Hebbian and non‐Hebbian timing‐dependent plasticity in the hippocampal CA3 region

• Published in: Hippocampus Vol. 30; no. 12; pp. 1241 - 1256
• Main Author: Jackson, Meyer B.
• Format: Journal Article
• Language: English
• Published: Hoboken, USA John Wiley & Sons, Inc 01.12.2020; Wiley Subscription Services, Inc
• Subjects: Action potential; Activity patterns; Brain slice preparation; CA3 region; Computational neuroscience; Hebbian plasticity; Hippocampal plasticity; Hippocampus; Information storage; Long-term potentiation; Neural networks; Neuroimaging; Spatial distribution; STDP; synaptic plasticity; CA3 region; STDP; synaptic plasticity
• ISSN: 1050-9631; 1098-1063
• DOI: 10.1002/hipo.23252

The timing between synaptic inputs has been proposed to play a role in the induction of plastic changes that enable neural circuits to store information. In the case of spike timing‐dependent plasticity (STDP), this relates to the interval between a synaptic input and a postsynaptic spike, thus providing a conceptual link to the Hebb learning rule. Experiments have documented STDP in many synapses and brain regions, and computational models have tested its utility in many neural network functions. However, questions remain about whether timing plays a role in plasticity during natural activity, and whether it can function in information storage.

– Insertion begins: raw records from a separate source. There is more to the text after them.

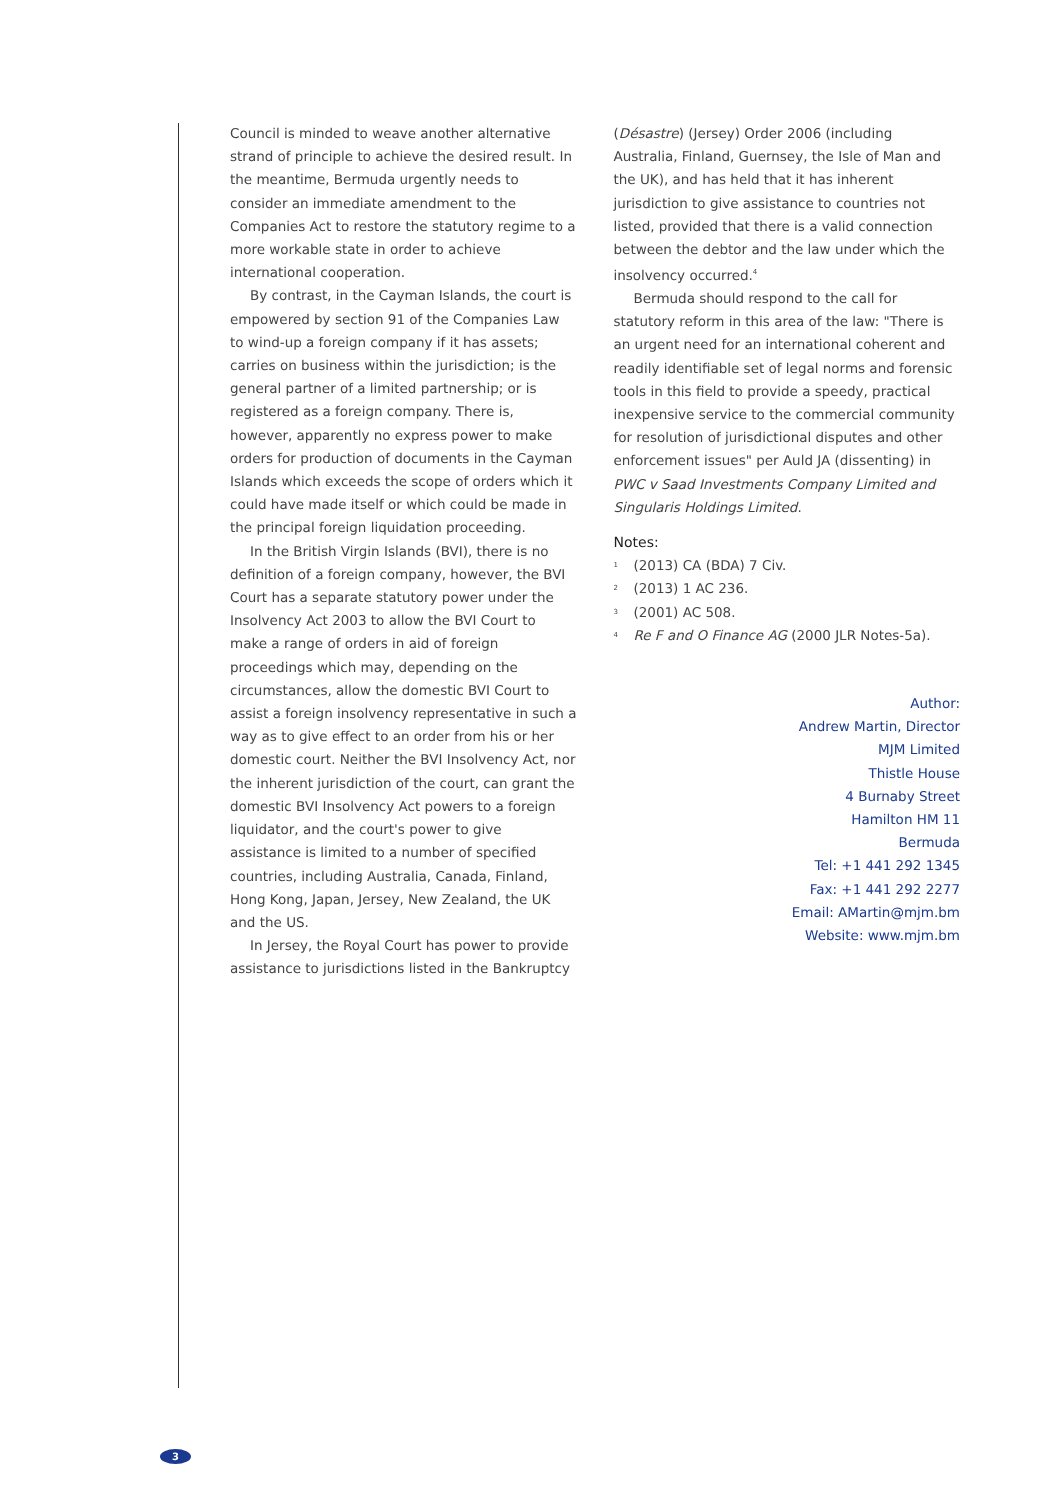Council is minded to weave another alternative strand of principle to achieve the desired result. In the meantime, Bermuda urgently needs to consider an immediate amendment to the Companies Act to restore the statutory regime to a more workable state in order to achieve international cooperation.
By contrast, in the Cayman Islands, the court is empowered by section 91 of the Companies Law to wind-up a foreign company if it has assets; carries on business within the jurisdiction; is the general partner of a limited partnership; or is registered as a foreign company. There is, however, apparently no express power to make orders for production of documents in the Cayman Islands which exceeds the scope of orders which it could have made itself or which could be made in the principal foreign liquidation proceeding.
In the British Virgin Islands (BVI), there is no definition of a foreign company, however, the BVI Court has a separate statutory power under the Insolvency Act 2003 to allow the BVI Court to make a range of orders in aid of foreign proceedings which may, depending on the circumstances, allow the domestic BVI Court to assist a foreign insolvency representative in such a way as to give effect to an order from his or her domestic court. Neither the BVI Insolvency Act, nor the inherent jurisdiction of the court, can grant the domestic BVI Insolvency Act powers to a foreign liquidator, and the court's power to give assistance is limited to a number of specified countries, including Australia, Canada, Finland, Hong Kong, Japan, Jersey, New Zealand, the UK and the US.
In Jersey, the Royal Court has power to provide assistance to jurisdictions listed in the Bankruptcy
(Désastre) (Jersey) Order 2006 (including Australia, Finland, Guernsey, the Isle of Man and the UK), and has held that it has inherent jurisdiction to give assistance to countries not listed, provided that there is a valid connection between the debtor and the law under which the insolvency occurred.<sup>4</sup>
Bermuda should respond to the call for statutory reform in this area of the law: "There is an urgent need for an international coherent and readily identifiable set of legal norms and forensic tools in this field to provide a speedy, practical inexpensive service to the commercial community for resolution of jurisdictional disputes and other enforcement issues" per Auld JA (dissenting) in PWC v Saad Investments Company Limited and Singularis Holdings Limited.
Notes:
<sup>1</sup> (2013) CA (BDA) 7 Civ.
<sup>2</sup> (2013) 1 AC 236.
<sup>3</sup> (2001) AC 508.
<sup>4</sup> Re F and O Finance AG (2000 JLR Notes-5a).
Author:
Andrew Martin, Director
MJM Limited
Thistle House
4 Burnaby Street
Hamilton HM 11
Bermuda
Tel: +1 441 292 1345
Fax: +1 441 292 2277
Email: AMartin@mjm.bm
Website: www.mjm.bm
3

The present study used imaging with voltage sensitive dye to investigate the effectiveness of input timing in the plasticity of responses in the CA3 region of hippocampal slices. Plasticity was induced by sequential dual‐site stimulation at 10 ms intervals of either synaptic inputs and cell bodies (synaptic–somatic induction) or of two sets of synaptic inputs (synaptic–synaptic induction). Both protocols potentiated responses, with greater potentiation of responses to the first stimulation of the sequence than the second. Neither of these protocols induced depression. Synaptic–somatic stimulation was much more effective than synaptic–synaptic stimulation in evoking somatic action potentials, but both protocols potentiated responses equally well. This suggests that sequential dual‐site stimulation can potentiate equally well with very different degrees of somatic action potential firing. With synaptic–somatic induction, potentiation was focused at the sites of stimulation. In contrast, with synaptic–synaptic induction, the distribution of potentiation varied greatly. Changes in the spatial distribution of responses indicated that sequential dual‐site stimulation functions poorly in the storage of activity patterns. These results suggest that in the hippocampal CA3 region, timed sequential activation of two inputs is less effective than theta bursts, both in the induction of LTP and in the storage of information.